A Prime Minister in Wonderland

Last week, I wrote of little bits of Wonderland. Well, today, I’m back on that theme, only this time more “Alice in Wonderland” than lovely places to visit. 

As many of you will know, I’ve had many years of therapy and it has made me a better and more rounded person. I know and feel the difference. So much so that I cringe when I think back to the way I used to behave. Don’t get me wrong, except for my nearest and dearest, most of you won’t have noticed much. How that difference manifests itself is that I get less angry and don’t treat others quite so much as intellectually inferior; the latter a defence mechanism. Not good, though, as you might win the argument but you will, likely, have lost the respect of the person you are trying to persuade. In fact, one of my proudest moments ever was when I was arguing with my son’s best friend, Tony. Matt got so fed up with the way I was putting his mate down that he looked at me hard and said, “You really piss me off. Let him have his say. You’re not always right, you know”. Good on you, son, telling your dad he was wrong. Because he was and he needed telling!

So, why am I writing this today.

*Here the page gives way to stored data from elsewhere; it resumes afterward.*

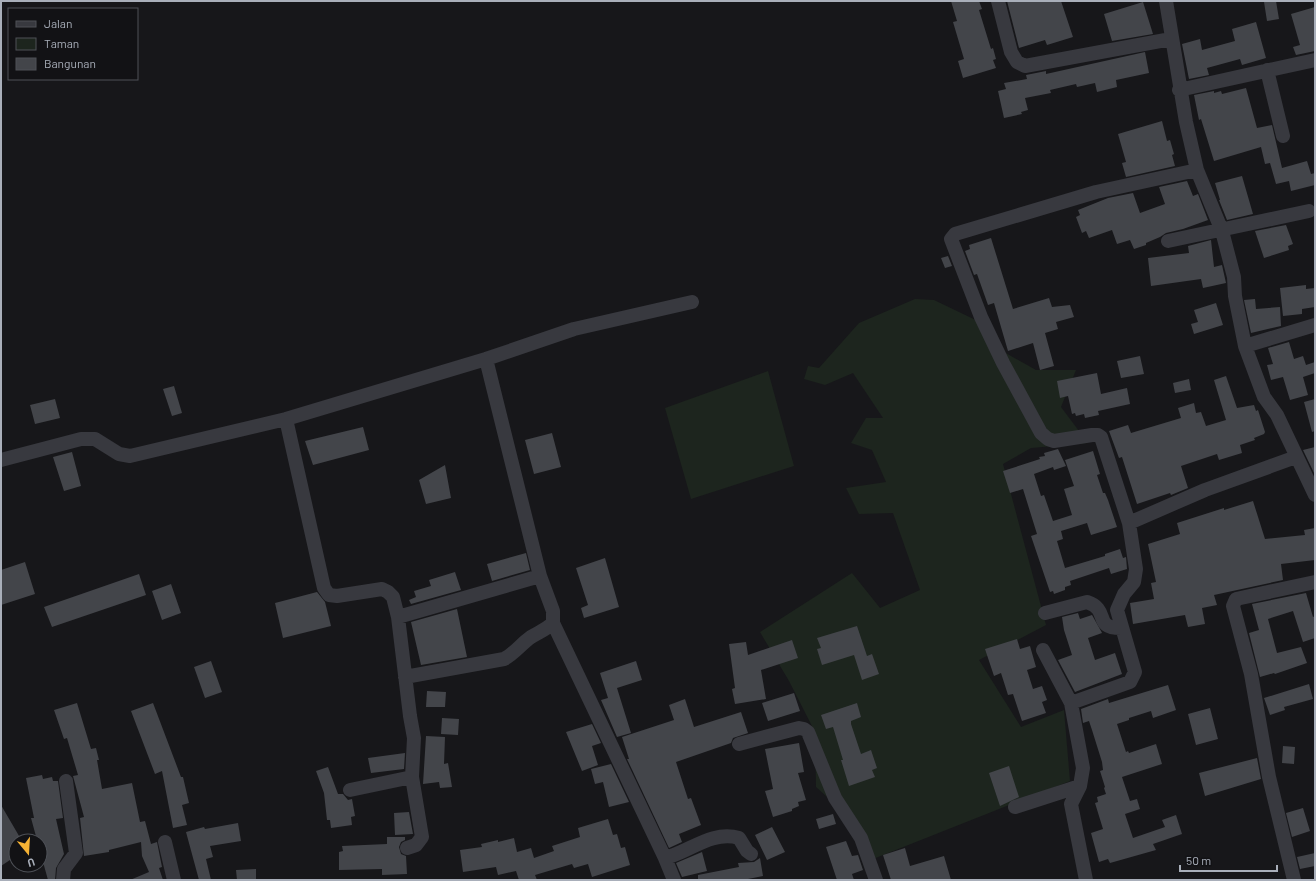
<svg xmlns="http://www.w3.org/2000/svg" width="1316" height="881" font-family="Barlow,sans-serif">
<rect width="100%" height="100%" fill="#17171a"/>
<path fill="#1d251e" d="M915 299 934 300 984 324 1004 352 1036 370H1076L1061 407 1088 443 1031 448 1003 464 1046 625 979 660 1021 727 1064 710 1070 781 873 859 857 824 816 787 815 732 789 681 760 632 852 573 880 608 920 590 893 513 859 514 846 488 886 482 872 450 851 443 866 418H883L853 373 825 385 804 379 808 366 819 368 859 323Z
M768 371 794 466 691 499 665 408Z"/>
<path fill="#43454a" d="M951 1H979L982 9 979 10 991 49 993 48 996 59 993 60 996 68 963 78 958 61 964 59 953 22 957 21Z
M1007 1H1061L1073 37 1047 45 1045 40 1019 48Z
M1276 1 1279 19 1267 21 1264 2Z
M1143 2 1153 34 1112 41 1104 14Z
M1315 7V51L1296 55 1293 47 1300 45 1291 14Z
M1256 22 1266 58 1242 65 1240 59 1207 68 1209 75 1189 79 1182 44 1200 39 1202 50 1235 41 1232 29Z
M1145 52 1149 73 1116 80 1117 87 1097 92 1095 83 1077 87 1076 84 1050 90 1051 93 1025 98 1028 110 1021 112 1022 114 1004 118 998 91 1006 89 1004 83 1027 79 1026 75 1046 71V74Z
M1246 88 1257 128 1272 125 1282 168 1307 161 1311 174 1315 173V185L1291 191 1289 181 1276 184 1270 163 1265 164 1261 147 1214 161 1201 119 1199 120 1194 95 1214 91V93L1221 91 1222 94Z
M1162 121 1167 141 1170 140 1174 154 1172 155 1175 166 1126 177 1122 163 1126 162 1118 134Z
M1242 176 1253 214 1227 220 1219 200H1220L1215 183Z
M1187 181 1193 196 1198 194 1208 220 1183 229 1166 233 1160 237 1146 243V245L1134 249 1130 240 1117 244 1112 230 1089 238 1086 231 1082 233 1076 217 1080 215 1078 210 1108 198 1133 193 1140 213 1165 204 1159 187Z
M1286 225 1293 244 1288 246 1289 250 1264 258 1255 231Z
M991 238 1013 309 1049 298 1052 307 1070 305 1074 317 1056 322 1058 329 1045 333 1054 366 1040 370 1033 343 1008 351 994 303 988 305 977 274 974 275 965 251 970 249 969 245Z
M1211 240 1214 267 1222 265 1226 283 1203 288 1201 279 1151 286 1148 258 1189 253 1188 246Z
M948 256 952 266 945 268 941 258Z
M1306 285V289L1315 288V307L1302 309V314L1283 316 1280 288Z
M1255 299 1256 309 1280 307 1281 326 1251 333 1244 300Z
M1216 303 1223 325 1194 334 1191 324 1198 322 1194 310Z
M1289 342 1294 359 1303 356 1306 365 1315 362V373L1303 377 1308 395 1290 400 1283 377 1271 380 1267 365 1273 364 1268 348Z
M1140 356 1144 374 1121 378 1117 361Z
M1097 373 1101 394 1127 388 1130 404 1098 411 1099 415 1085 418 1084 414 1076 416 1075 413 1072 414 1068 396 1060 398 1057 381Z
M1226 376 1237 408 1254 405 1256 411 1258 410 1265 432 1264 434 1254 438 1255 440 1240 445 1242 453 1219 460 1217 454 1181 466 1188 488 1171 495 1170 493 1137 504 1122 457 1119 458 1109 431 1128 425 1131 433 1181 418 1178 408 1194 403 1196 413 1201 412 1206 426 1226 420 1214 380Z
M1189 379 1191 390 1175 393 1173 383Z
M174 386 182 413 172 416 163 389Z
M55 399 60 418 35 424 30 405Z
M1315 399V431L1312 432 1304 402Z
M363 427 369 450 313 465 305 441Z
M552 433 561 467 534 474 525 440Z
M1315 447V475L1303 450Z
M1058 449 1066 466 1054 470 1053 467 1034 474 1041 496 1044 495 1053 521 1072 515 1064 489 1074 486 1065 460 1093 451 1100 474 1097 475 1103 493H1105L1108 500 1117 527 1091 535 1087 523 1061 531 1063 539 1057 541 1065 568 1105 556V554L1120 549 1123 558 1126 557 1127 569 1111 574 1109 568 1070 581 1071 585 1065 587V590L1054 594 1053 591 1050 592 1031 536 1037 534 1023 489 1010 493 1003 471 1040 459 1039 457 1045 456 1044 453Z
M72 452 81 486 64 491 53 457Z
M445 465 451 498 426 504 419 480Z
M1253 501 1265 539 1305 535 1304 530 1315 528V560L1281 564 1283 580 1214 595 1217 605 1202 608 1205 624 1188 627 1185 615 1133 624 1130 603 1154 599 1151 583 1156 582 1148 544 1180 534 1177 523 1224 508V510Z
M526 553 530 570 492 581 487 564Z
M605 558 619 607 584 618 581 608 588 605 576 568Z
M25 562 35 594 1 605V570Z
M455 572 461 590 411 604 409 600 416 597 414 591 431 586 429 580Z
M139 574 146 595 52 627 44 607Z
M171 584 181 613 162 620 152 591Z
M317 592 325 602 331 626 283 638 275 603Z
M1306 593 1313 617 1315 616V638L1303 642 1293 611 1268 619 1277 653 1301 647 1307 663 1275 674 1274 673 1260 677 1249 633 1259 630 1252 604Z
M457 609 467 657 421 665 411 622Z
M1078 613 1080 619 1092 615 1101 631 1102 633 1088 638 1095 660 1115 653 1122 674 1075 692 1058 660 1072 655 1064 630 1062 617Z
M857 626 867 656 872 654 879 674 862 680 854 655 822 665 817 649 821 648 817 638Z
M1017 639 1020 649 1030 646 1036 667 1027 670 1033 689 1042 686 1047 700 1042 702 1046 713 1022 721 1013 694 1008 695 1001 673 994 676 985 649Z
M792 640 798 658 761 670 766 699 735 704 732 689 735 688 729 644 746 642 748 655Z
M211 661 222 692 205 698 194 667Z
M636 661 642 680 617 688 631 733 617 737 601 700 608 698 600 673Z
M1309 684 1313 699 1284 707 1285 710 1270 715 1264 698Z
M1168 685 1176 710 1153 718 1151 711 1129 718V720L1117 724 1126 752 1128 751 1129 753 1156 744 1162 764 1122 777 1130 801 1137 799 1140 809 1125 814 1133 838 1165 827 1162 820 1176 815 1182 834 1153 844 1156 850 1110 863 1108 859 1099 862 1091 833 1103 829 1095 803 1098 802 1097 797 1106 794 1104 788 1105 787 1100 771 1103 770 1102 762 1092 730 1089 721 1083 723 1081 709 1108 699 1109 703Z
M427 691 446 692 445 707H426Z
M794 693 800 711 768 721 762 703Z
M685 699 694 727 741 712 748 733 733 738 731 743 676 762 688 799 691 798 701 825 679 834 682 842 669 848 627 759H629L622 737 674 720 669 705Z
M77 703 91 749 96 748 99 760H97L102 789 132 783 140 822 145 821 151 844 157 842 162 867 159 868 163 880H130L149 872 142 856 141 842 109 850V852L84 856 80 818 84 817 73 776 78 775 67 738 64 739 54 710Z
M153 703 181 777H183L189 803 182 805 187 825 173 828 162 771 155 774 131 711Z
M857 703 861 717 851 721V724L861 754 871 750 877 768 872 770 875 777 849 786 841 760H843L833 727 826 729 821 715Z
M1210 708 1218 739 1196 745 1188 714Z
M442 718 459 719 458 735 441 734Z
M592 724 601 743 592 746 598 765 582 771 566 732Z
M426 736 445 737 444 764 448 763 452 787 440 788 439 782 423 784Z
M799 743 804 772 798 773 806 800 798 802 799 806 792 809V811L773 817 765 791 773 789 765 749Z
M1283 746 1295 747 1294 764 1282 763Z
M405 753 404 769 371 773 368 758Z
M1257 758 1261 779 1205 796 1199 773Z
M611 764 629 802 609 807 603 782 595 784 591 769Z
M1009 766 1019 797 1000 806 989 773Z
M328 767 338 794H343L348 800 352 799 355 816 351 817 352 825 331 828 330 820H327L324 793 316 771Z
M42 775 43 779 52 777 53 781H58L63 818 56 819 64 854 56 868 55 880H48L40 851V839L37 840 31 818H34L26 778Z
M1 805 22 841H16V851L12 854 13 858 1 866Z
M1303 808 1310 831 1292 837 1286 813Z
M409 812 413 834 395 835 394 813Z
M833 814 836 824 819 829 816 819Z
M608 819 613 835 617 834 621 848 625 847 630 865 592 877 588 864 574 868 572 864 535 875 537 880H519L516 871 498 875 496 867 463 872 460 850 482 847 481 844 498 840V842L514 838 517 852 531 848 534 858 554 851 552 846 580 837 578 828Z
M238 823 241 841 210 846 213 857 206 859 211 880H199L186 832 204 827 205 829Z
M772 827 785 852 767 860 755 835Z
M387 837H405V840L401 842 399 847 401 854 406 856 407 874 382 875V869L339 870V852L343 851 342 846 387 844Z
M846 841 852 856 858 855 863 870 852 874 854 880H837L826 847Z
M905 848 910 866 944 856 951 880H891L883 855Z
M702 852 707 871 682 877 676 863Z
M1315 853V866L1300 869 1297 857Z
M760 858 763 876 743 880H698V875L739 867 738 863 754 862Z
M256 869V880H237L236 870Z"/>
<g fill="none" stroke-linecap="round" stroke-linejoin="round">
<path stroke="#38393f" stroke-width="14" d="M998 1 1011 52 1017 62 1025 66 1171 39
M1166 1 1186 122 1197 170 1222 231 1234 277 1235 296 1245 346 1264 397 1277 415 1315 495
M1267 70 1283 136
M1179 90 1315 60
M1168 241 1309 211
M1245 346 1315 325
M286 419 324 588 329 595 337 596 382 589 388 592 393 597 398 617 410 716 414 738 412 777 422 837 416 845 407 848
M1 460 81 439H95L119 454 130 456 286 419 486 359 574 329 692 302
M1129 523 1101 437 1098 435H1092L1054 441 1048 439 1041 433 1003 363 981 317 951 239 955 234 1096 192 1197 170
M1045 613 1087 602C1111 610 1092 628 1121 628
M398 617 540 576
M553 623 665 858
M1043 650 1071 703
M405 677 504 659C514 654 521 644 531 637 539 632 547 629 553 623V611L540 576 486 359
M739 744 799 728 804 729 808 732 835 798 861 838 876 880
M350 790 412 777
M1015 807 1080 786
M165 842 174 880
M63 880 64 869 76 853 66 781
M674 880 665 858C689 852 712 830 739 838L747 851 751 854
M1086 880 1071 804 1080 786 1083 768 1071 703 1130 682 1135 672 1117 610 1124 594 1134 582 1136 569 1129 523 1205 490 1296 457
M1294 880 1269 777 1251 674 1233 606 1236 599 1315 582"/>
</g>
<rect width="1316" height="881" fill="none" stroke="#a9afba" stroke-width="4"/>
<rect x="8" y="8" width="130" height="72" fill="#121215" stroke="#4e5157"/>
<rect x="16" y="21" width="20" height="6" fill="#38393f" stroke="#4e5157"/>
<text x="44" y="28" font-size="12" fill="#a9afba">Jalan</text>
<rect x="16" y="38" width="20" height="12" fill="#1d251e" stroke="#4e5157"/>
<text x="44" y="48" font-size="12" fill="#a9afba">Taman</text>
<rect x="16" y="58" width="20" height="12" fill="#43454a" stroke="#4e5157"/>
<text x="44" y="68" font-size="12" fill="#a9afba">Bangunan</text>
<g transform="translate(28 853) rotate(162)"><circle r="19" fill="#121215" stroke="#4e5157"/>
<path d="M0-3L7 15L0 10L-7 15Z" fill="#f5b234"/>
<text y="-6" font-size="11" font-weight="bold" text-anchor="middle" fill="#a9afba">U</text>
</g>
<path d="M1180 865v6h97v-6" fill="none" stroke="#a9afba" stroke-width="2"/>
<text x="1186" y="865" font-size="12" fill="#a9afba" stroke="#121215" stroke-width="3" paint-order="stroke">50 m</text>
</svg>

Well, I had the radio on the other day and it was Prime Minister’s Questions. Now I know that Parliament can behave like a men’s club with its arcane language and rituals but this was of a different order altogether. Does the man’s wife not tell him how he comes across? Mine certainly would, if it was me. Flashman personified with his gloating and sneering. And I thought the English were proud of their courtesy and good manners. Not, it seems, if this was any example.

Now, I am aware that, if you have been educated at one of the top private schools in the country, you may see yourself as superior to us hoi polloi. However, if you are the Prime Minister, you’d be well advised to tone it down a little,  especially when it’s on national radio. You bring yourself, the party you represent and the institution you serve into even greater disrepute than it is already.

By the way, Mr C, I have the name of a very good therapist if you ever feel that you need find out what makes you behave in this way. You too might then cringe when you look back. And, of course, you’ll be a better person for it. You have my contact details if you need to get in touch.